§ **Data shown**
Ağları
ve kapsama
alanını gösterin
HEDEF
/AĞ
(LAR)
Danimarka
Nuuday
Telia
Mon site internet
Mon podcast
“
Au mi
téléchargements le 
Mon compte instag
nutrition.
...
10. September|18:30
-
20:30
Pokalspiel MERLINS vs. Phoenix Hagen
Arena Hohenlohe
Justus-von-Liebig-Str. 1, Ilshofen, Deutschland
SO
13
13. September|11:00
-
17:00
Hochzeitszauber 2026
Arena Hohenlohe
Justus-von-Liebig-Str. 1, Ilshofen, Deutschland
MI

§ **Task brief**
Each line of the data that includes the word "September" counts once; report the total and nothing more.

§ **Reply**
2